**Task goal**: Extract the text of each item below, reproducing every line verbatim.

○ ○ ○ ○

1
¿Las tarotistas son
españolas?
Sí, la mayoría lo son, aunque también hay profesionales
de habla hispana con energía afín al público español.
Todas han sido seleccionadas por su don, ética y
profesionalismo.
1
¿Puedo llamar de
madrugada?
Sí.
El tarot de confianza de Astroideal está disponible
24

○ ○ ○ ○

**Exercise answer**:
1
¿Las tarotistas son
españolas?
Sí, la mayoría lo son, aunque también hay profesionales
de habla hispana con energía afín al público español.
Todas han sido seleccionadas por su don, ética y
profesionalismo.
1
¿Puedo llamar de
madrugada?
Sí.
El tarot de confianza de Astroideal está disponible
24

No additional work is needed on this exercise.